A crowd estimated at 5,500 gathered Sunday afternoon on the north steps of the Capitol for an event sponsored by the Oklahoma City Tea Party. About 300 gathered about four hours earlier on the Capitol’s south steps organized by Change Oklahoma, a group made up of many who supported the president’s campaign.
Both sides wanted to show their congressional delegation how they felt on the health care reforms that are of President Barack Obama’s key campaign promises to provide health care to an estimated 47 million Americans who have no medical coverage.

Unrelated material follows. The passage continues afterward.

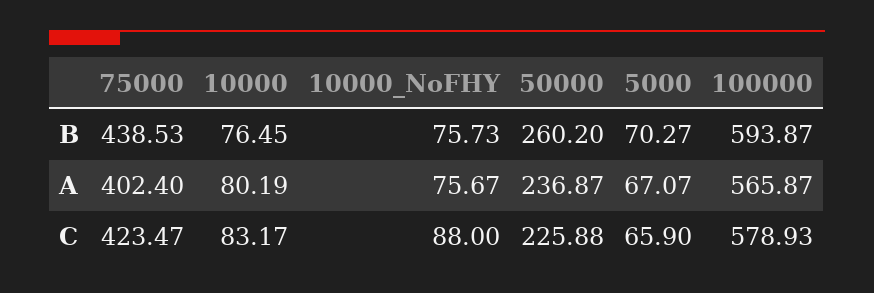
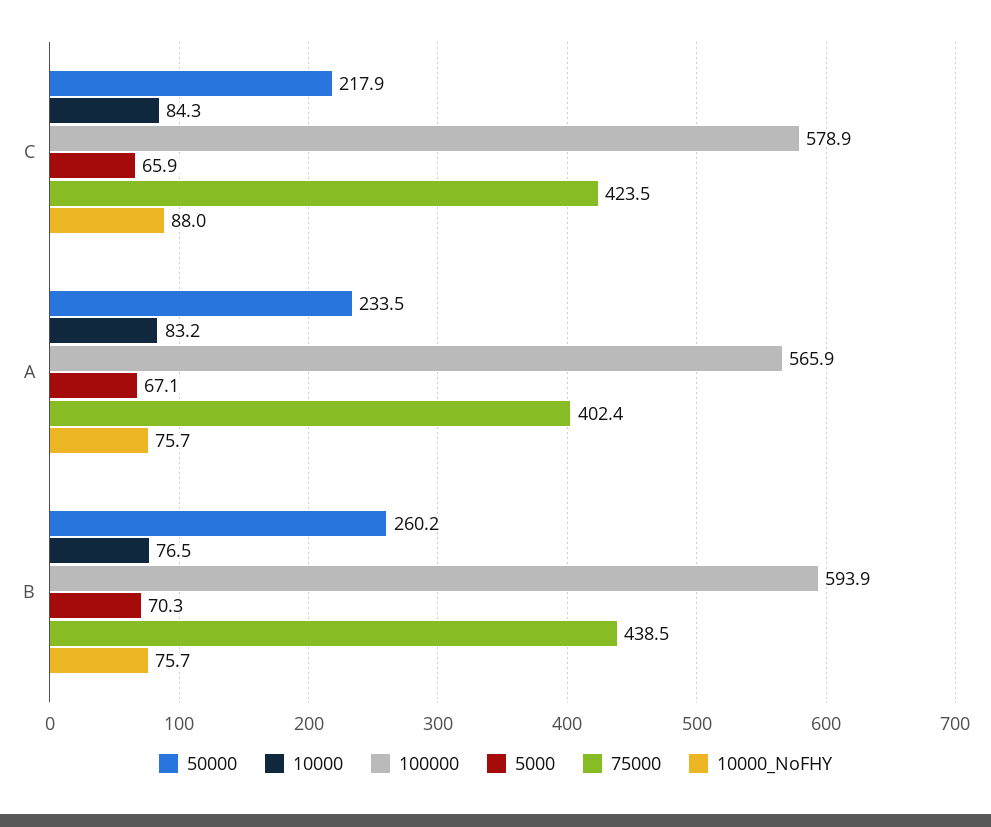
10000, A: 80.19 -> 83.2
50000, A: 236.87 -> 233.5
10000, C: 83.17 -> 84.3
50000, C: 225.88 -> 217.9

Amber Harrington of Oklahoma City attended the tea party rally and carried a sign reading, “Obama’s real achievements – deceiving the people, mocking the Lord’s word, disgracing our veterans, washing tax dollars.”
She said she’s also unhappy with plans by Obama and mostly Democrats in Congress to change the health care system.
“They are now trying to control what kind of treatment we get,” Harrington said.
Harrington said she doesn’t have health care insurance, but can get treated at a nearby clinic often for $25.
“I want to have the freedom of being able to choose what’s right for me,” she said.
David Perry of Norman was at the rally supporting health care reforms, including a public option.
An owner of a computer business, Perry said he can’t afford health insurance.
“I’ve tried to buy it for two years, I finally threw my hands in and said, ‘Too expensive,’” he said.
Even if he could afford insurance, he said several self-employed friends have told him it’s difficult to get insurance companies to pay claims.
“When it comes time to need the coverage, it’s not there,” Perry said. “We need some sort of public option to keep them (insurance companies) honest.”